Em decisão unânime, o TST (Tribunal Superior do Trabalho) condenou a empresa Anicuns Álcool e Derivados a pagar uma indenização a um cortador de cana que trabalhou por longos períodos sob o sol de uma plantação em Goiás. A decisão, que pode render um ressarcimento de até R$ 50 mil, muda o entendimento sobre o assunto nos tribunais regionais, que usarão o despacho do tribunal superior para indenizar funcionários que tiveram a saúde comprometida por exposição solar prolongada.
Joselino Joaquim da Silva, 56, trabalhava na cidade de Adelândia, em Goiás, cortando cana sob um sol de até 30ºC em safras e entressafras. Ele chegava à lavoura antes das 8h e encerrava as tarefas às 16h.
“A exposição excessiva ao sol pode trazer muitos problemas de saúde, como desidratação e desequilibro dos eletrólitos, como sódio, potássio e cloro”, explica Fabio Mario Mariotti, médico do trabalho na clínica especializada MCompany. “Sem o equilíbrio desses componentes, o organismo não funciona bem.”
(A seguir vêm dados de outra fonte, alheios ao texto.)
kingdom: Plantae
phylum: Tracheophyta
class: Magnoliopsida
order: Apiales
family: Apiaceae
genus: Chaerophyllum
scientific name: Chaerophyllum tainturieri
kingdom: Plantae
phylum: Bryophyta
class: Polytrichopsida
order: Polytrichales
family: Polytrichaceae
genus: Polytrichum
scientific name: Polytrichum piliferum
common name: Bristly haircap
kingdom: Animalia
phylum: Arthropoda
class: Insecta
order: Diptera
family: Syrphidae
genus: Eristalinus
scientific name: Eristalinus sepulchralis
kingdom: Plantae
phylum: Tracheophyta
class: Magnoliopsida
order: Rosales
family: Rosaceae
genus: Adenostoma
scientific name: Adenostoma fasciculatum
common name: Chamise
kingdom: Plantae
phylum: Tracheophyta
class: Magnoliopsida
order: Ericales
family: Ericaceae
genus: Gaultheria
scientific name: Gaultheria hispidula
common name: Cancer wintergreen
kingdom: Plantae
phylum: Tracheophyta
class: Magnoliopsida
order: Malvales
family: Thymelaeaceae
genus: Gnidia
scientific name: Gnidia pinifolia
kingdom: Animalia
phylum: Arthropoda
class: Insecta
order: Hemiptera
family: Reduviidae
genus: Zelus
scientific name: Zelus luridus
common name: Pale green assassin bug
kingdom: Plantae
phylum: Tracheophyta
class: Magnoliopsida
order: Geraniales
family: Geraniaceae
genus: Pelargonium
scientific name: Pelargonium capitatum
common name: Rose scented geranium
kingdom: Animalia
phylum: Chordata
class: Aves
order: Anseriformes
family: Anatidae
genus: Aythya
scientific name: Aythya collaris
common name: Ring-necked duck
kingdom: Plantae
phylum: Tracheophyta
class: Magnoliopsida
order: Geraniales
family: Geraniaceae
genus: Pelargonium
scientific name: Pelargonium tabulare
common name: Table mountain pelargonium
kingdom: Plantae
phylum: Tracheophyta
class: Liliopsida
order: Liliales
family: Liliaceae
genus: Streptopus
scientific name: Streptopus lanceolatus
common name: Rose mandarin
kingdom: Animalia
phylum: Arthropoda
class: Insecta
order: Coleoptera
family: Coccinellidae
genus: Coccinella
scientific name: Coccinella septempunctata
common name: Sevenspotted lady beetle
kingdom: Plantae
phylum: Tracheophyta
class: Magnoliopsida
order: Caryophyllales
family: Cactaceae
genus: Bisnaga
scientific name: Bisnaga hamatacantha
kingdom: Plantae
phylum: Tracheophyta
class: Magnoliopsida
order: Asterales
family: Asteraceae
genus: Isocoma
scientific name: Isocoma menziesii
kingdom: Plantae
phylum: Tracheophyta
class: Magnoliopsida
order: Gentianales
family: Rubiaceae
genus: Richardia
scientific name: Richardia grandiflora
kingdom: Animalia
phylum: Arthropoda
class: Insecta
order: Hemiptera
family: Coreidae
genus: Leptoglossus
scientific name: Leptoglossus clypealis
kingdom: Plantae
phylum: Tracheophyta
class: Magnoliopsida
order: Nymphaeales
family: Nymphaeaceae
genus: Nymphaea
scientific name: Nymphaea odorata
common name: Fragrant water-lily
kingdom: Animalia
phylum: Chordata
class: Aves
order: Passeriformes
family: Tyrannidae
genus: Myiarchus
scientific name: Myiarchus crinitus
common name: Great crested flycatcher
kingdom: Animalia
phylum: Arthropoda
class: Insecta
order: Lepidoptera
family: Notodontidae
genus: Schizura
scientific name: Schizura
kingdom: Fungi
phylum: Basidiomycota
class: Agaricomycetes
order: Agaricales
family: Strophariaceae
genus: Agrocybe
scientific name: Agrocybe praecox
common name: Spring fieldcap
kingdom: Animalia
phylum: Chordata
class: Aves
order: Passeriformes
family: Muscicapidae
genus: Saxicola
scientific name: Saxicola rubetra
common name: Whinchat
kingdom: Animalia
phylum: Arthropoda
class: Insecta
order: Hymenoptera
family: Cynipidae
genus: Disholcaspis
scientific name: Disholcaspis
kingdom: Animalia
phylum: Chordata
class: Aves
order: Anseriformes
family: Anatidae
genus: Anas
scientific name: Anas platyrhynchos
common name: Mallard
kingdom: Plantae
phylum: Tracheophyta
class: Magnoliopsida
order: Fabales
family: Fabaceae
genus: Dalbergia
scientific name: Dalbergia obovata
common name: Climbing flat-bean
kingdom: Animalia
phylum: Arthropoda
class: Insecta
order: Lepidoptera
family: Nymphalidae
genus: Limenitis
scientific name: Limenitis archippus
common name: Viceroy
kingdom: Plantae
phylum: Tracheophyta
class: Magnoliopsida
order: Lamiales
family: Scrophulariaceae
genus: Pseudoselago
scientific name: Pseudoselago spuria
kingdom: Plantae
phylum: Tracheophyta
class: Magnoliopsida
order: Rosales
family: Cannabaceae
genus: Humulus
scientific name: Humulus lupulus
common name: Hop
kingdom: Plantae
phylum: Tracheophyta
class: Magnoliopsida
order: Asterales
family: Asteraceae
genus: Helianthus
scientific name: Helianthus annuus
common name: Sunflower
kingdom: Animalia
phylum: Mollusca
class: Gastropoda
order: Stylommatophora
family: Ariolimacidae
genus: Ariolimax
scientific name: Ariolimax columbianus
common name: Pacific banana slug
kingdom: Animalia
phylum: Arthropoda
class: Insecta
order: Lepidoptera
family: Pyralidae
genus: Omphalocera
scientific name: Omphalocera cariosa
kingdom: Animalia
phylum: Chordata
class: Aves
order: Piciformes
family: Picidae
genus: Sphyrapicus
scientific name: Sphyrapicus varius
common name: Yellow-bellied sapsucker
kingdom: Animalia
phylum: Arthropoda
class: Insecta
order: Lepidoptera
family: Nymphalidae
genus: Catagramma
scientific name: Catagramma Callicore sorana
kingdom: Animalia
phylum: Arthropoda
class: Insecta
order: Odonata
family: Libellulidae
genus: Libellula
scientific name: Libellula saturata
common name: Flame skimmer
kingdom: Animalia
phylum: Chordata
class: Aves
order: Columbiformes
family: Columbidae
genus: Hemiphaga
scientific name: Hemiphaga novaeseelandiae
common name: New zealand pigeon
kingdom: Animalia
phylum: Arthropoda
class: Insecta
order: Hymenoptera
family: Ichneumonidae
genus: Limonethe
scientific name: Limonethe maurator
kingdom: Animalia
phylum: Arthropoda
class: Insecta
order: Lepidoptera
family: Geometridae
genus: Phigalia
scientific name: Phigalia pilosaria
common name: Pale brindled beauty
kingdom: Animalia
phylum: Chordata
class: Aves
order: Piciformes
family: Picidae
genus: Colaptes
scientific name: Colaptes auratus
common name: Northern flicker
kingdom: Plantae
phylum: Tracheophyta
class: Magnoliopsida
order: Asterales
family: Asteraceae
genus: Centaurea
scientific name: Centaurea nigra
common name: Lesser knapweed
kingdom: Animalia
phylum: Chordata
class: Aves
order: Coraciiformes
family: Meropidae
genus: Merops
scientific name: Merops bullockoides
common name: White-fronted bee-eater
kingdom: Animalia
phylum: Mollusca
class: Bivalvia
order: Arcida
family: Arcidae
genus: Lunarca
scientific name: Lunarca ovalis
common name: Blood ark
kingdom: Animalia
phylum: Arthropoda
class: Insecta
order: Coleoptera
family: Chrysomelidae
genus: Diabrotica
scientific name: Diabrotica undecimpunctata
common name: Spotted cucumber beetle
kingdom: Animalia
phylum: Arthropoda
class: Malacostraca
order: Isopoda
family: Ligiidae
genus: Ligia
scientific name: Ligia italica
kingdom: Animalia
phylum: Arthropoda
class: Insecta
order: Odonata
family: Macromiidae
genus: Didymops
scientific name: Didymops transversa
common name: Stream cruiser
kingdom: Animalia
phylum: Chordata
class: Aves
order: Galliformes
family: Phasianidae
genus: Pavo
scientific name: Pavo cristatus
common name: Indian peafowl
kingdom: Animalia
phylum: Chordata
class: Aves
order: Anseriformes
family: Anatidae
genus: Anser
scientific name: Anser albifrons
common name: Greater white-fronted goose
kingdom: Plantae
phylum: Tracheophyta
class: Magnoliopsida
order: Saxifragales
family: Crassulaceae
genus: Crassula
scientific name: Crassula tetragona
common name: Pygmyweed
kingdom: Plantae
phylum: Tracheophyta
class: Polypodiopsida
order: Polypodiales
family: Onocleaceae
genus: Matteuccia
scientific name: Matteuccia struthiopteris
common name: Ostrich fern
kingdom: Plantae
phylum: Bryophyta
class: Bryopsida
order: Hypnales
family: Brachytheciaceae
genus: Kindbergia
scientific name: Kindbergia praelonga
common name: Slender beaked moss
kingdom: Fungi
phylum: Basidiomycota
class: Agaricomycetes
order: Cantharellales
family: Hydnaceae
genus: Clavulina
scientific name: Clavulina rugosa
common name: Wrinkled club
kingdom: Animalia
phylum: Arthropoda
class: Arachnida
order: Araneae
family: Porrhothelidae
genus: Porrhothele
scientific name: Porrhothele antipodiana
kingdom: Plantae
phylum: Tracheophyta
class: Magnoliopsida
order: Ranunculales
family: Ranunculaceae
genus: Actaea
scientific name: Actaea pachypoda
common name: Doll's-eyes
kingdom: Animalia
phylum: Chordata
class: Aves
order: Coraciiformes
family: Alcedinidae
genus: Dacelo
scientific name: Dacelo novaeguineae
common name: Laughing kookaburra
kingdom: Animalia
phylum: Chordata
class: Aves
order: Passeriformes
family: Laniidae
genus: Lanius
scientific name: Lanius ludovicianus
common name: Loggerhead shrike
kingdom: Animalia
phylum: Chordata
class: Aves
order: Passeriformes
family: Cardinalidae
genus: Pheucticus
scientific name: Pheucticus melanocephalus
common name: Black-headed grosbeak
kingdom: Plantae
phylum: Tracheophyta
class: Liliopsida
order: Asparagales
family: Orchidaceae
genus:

Os advogados do funcionário defenderam na Justiça que o Ministério do Trabalho prevê intervalos de 30 minutos a cada meia hora de serviço pesado em lugares com temperatura entre 26ºC e 28ºC. Como seu Joselino não recebia autorização para esse descanso, a defesa pediu o pagamento de adicional de insalubridade e horas extras em uma indenização que pode chegar a R$ 50 mil.
“O TST agora vai devolver o processo para a Vara do Trabalho de Inhumas (GO), onde os contadores farão o cálculo definitivo da indenização”, afirmou ao UOL Fabrício Vargas dos Santos, um dos advogados do caso.
Em sua contestação, a Anicuns alegou que a determinação do Ministério não se aplica às atividades no corte manual de cana-de-açúcar nem contempla atividades a céu aberto, e afirmou que fornecia equipamentos de proteção. O Tribunal Regional do Trabalho chegou a excluir o pagamento das horas extras por entender que a regulamentação não prevê o direito aos intervalos para “recuperação térmica”.
Em recurso ao TST, no entanto, o relator do caso, ministro Alberto Luiz Bresciani, considerou que o trabalho realizado além dos níveis de tolerância ao calor gera o direito não apenas ao adicional de insalubridade, mas também aos intervalos para recuperação térmica previstos pelo Ministério do Trabalho.
O ministro também lembrou que o trabalho na agricultura, pecuária, silvicultura, exploração florestal e aquicultura prevê a concessão de pausas para descanso em atividades realizadas necessariamente em pé e que exijam sobrecarga muscular. Essas pausas, segundo o relator, integram a jornada de trabalho.
“Qualquer trabalhador sem proteção pode desenvolver doenças crônicas”, diz o médico. “Sem o fornecimento de protetor solar com certificação, a exposição prolongada à radiação pode causar câncer de pele. Acompanhei casos de plantadores de uva com melanoma (o tipo mais perigoso de câncer de pele) na testa, no nariz e ombros. O descanso é imprescindível para algumas profissões.”
O advogado do trabalhador rural espera que o despacho em favor de seu cliente mude as decisões em varas e tribunais regionais. “O entendimento do TST vai gerar precedentes que vai beneficiar muitos trabalhadores rurais. Quem trabalha em serviço pesado sob o sol tem agora o direito ao intervalo térmico.”